O avanço surgiu com a finalização do contrato de concessão entre a Universidade Federal de Mato Grosso do Sul (UFMS) e o Governo do Estado, que deve ser oficializado até o fim de março. A notícia anima quem acompanha o futebol local, já que o Morenão é palco de grandes histórias e partidas históricas desde sua inauguração em 1971.
Plano de reabertura e primeiros passos para a retomada
Com o acordo firmado, o governo estadual assume a responsabilidade pela gestão do Morenão e já trabalha em um plano para recuperar a estrutura do estádio e viabilizar seu retorno ao calendário esportivo. Marcelo Miranda, secretário estadual de Turismo, Esporte e Cultura, afirmou que a intenção é iniciar a retomada assim que o acesso ao estádio for liberado.
“O governador Riedel quer começar esse processo com ações concretas que atendam rapidamente as expectativas dos clubes locais. Estamos empenhados há bastante tempo e, apesar das dificuldades, avançamos consideravelmente”, destacou Miranda.
Uma das primeiras intervenções planejadas é a troca do gramado, que será feita em parceria com a Federação de Futebol de Mato Grosso do Sul. A expectativa é que o estádio seja liberado de forma provisória entre junho e julho, ainda que algumas melhorias estruturais continuem em andamento para garantir a segurança necessária.
Mais de mil dias sem futebol profissional no Morenão
O Morenão não recebe partidas de futebol masculino profissional desde abril de 2022, quando o Operário-MS conquistou o título do Campeonato Sul-Mato-Grossense ao vencer o Dourados por 1 a 0. Desde então, o estádio está fechado para reformas nos banheiros e vestiários, o que obrigou os clubes locais a utilizarem o Estádio Jacques da Luz, com capacidade para cerca de 3,2 mil torcedores.
Essa limitação afeta não só o público, mas também a participação em competições nacionais, já que regulamentos como o da Copa do Brasil exigem estádios com maior capacidade e infraestrutura adequada.
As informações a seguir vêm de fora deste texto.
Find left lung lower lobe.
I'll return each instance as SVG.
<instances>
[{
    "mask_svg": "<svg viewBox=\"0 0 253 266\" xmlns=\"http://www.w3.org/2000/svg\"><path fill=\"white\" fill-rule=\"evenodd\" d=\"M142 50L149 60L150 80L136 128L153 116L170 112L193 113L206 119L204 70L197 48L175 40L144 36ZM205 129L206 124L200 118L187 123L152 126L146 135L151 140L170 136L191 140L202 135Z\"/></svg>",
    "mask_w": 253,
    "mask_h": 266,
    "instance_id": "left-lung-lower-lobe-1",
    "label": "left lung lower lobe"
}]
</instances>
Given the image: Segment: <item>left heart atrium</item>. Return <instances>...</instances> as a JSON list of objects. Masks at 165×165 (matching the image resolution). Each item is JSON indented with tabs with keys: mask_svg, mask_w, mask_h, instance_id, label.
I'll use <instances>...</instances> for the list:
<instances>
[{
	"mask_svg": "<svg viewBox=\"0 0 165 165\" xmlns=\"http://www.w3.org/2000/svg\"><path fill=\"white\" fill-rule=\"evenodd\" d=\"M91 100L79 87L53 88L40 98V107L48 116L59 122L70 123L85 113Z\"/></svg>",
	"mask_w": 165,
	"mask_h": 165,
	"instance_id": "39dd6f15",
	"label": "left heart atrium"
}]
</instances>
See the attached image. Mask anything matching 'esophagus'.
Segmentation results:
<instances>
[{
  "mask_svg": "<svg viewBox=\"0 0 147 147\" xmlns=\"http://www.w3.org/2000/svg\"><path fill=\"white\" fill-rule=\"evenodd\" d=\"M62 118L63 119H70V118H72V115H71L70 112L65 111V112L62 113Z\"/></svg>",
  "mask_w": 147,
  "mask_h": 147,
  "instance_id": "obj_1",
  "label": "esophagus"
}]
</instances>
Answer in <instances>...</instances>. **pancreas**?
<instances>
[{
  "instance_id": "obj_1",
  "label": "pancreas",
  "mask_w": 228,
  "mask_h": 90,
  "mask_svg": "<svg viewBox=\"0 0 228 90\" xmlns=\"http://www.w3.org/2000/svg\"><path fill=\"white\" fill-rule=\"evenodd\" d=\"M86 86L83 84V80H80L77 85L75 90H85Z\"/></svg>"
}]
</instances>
Atualmente, o Operário-MS segue na disputa da Copa do Brasil e enfrentará o Vila Nova na terceira fase. Caso avance, pode ser obrigado a mandar seus jogos fora do estado, com a Arena Pantanal, em Cuiabá, como uma das opções.
História e expectativa para o futuro do Morenão
Desde sua inauguração em 1971, o Morenão é referência no futebol local e um dos maiores estádios universitários da América Latina. Ao longo dos anos, recebeu jogos memoráveis, como a partida entre Santos, com Pelé, e Comercial em 1973, além de um confronto válido pelas Eliminatórias da Copa do Mundo de 2010 com a Seleção Brasileira.
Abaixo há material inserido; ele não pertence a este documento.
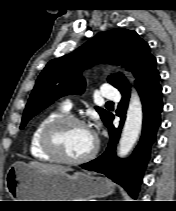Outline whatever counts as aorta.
<instances>
[{
  "instance_id": "aorta-1",
  "label": "aorta",
  "mask_w": 176,
  "mask_h": 211,
  "mask_svg": "<svg viewBox=\"0 0 176 211\" xmlns=\"http://www.w3.org/2000/svg\"><path fill=\"white\" fill-rule=\"evenodd\" d=\"M142 122L143 110L141 100L136 90L133 89L119 142V157H125L132 150L141 132Z\"/></svg>"
}]
</instances>
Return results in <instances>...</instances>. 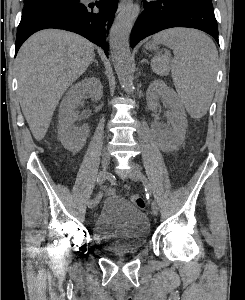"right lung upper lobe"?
Segmentation results:
<instances>
[{
    "label": "right lung upper lobe",
    "mask_w": 245,
    "mask_h": 300,
    "mask_svg": "<svg viewBox=\"0 0 245 300\" xmlns=\"http://www.w3.org/2000/svg\"><path fill=\"white\" fill-rule=\"evenodd\" d=\"M30 1H35V0H24V2H30Z\"/></svg>",
    "instance_id": "obj_1"
}]
</instances>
Com o novo acordo entre o governo estadual e a UFMS, a expectativa é que o Morenão volte a ser um palco vibrante para o futebol sul-mato-grossense, recuperando seu protagonismo e apoiando o crescimento dos clubes da região.
O retorno do Morenão é aguardado com ansiedade por torcedores e dirigentes. A reabertura não apenas representará a volta de um símbolo esportivo, mas também poderá impulsionar o futebol local, trazendo mais visibilidade e condições adequadas para competições importantes.
Perguntas Frequentes
Quando o Morenão foi inaugurado?
O Morenão foi inaugurado em 1971.
Qual a capacidade do Morenão?
O Morenão tem capacidade para mais de 40 mil torcedores.
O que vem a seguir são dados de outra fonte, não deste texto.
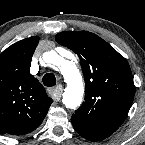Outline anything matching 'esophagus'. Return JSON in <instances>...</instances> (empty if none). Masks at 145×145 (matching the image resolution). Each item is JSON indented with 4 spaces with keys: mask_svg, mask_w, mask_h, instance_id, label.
<instances>
[{
    "mask_svg": "<svg viewBox=\"0 0 145 145\" xmlns=\"http://www.w3.org/2000/svg\"><path fill=\"white\" fill-rule=\"evenodd\" d=\"M49 94L55 101H59L62 96L63 88L61 86H57L56 88H50L48 89Z\"/></svg>",
    "mask_w": 145,
    "mask_h": 145,
    "instance_id": "1",
    "label": "esophagus"
}]
</instances>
Por que o Morenão está fechado desde 2022?
O Morenão está fechado para reformas nos banheiros e vestiários desde abril de 2022.
Quais as primeiras intervenções planejadas para o Morenão?
A primeira intervenção planejada é a troca do gramado, em parceria com a Federação de Futebol de MS.
Qual o impacto do fechamento do Morenão para os clubes locais?
O fechamento limitou a capacidade dos clubes de participar de competições nacionais que exigem estádios maiores.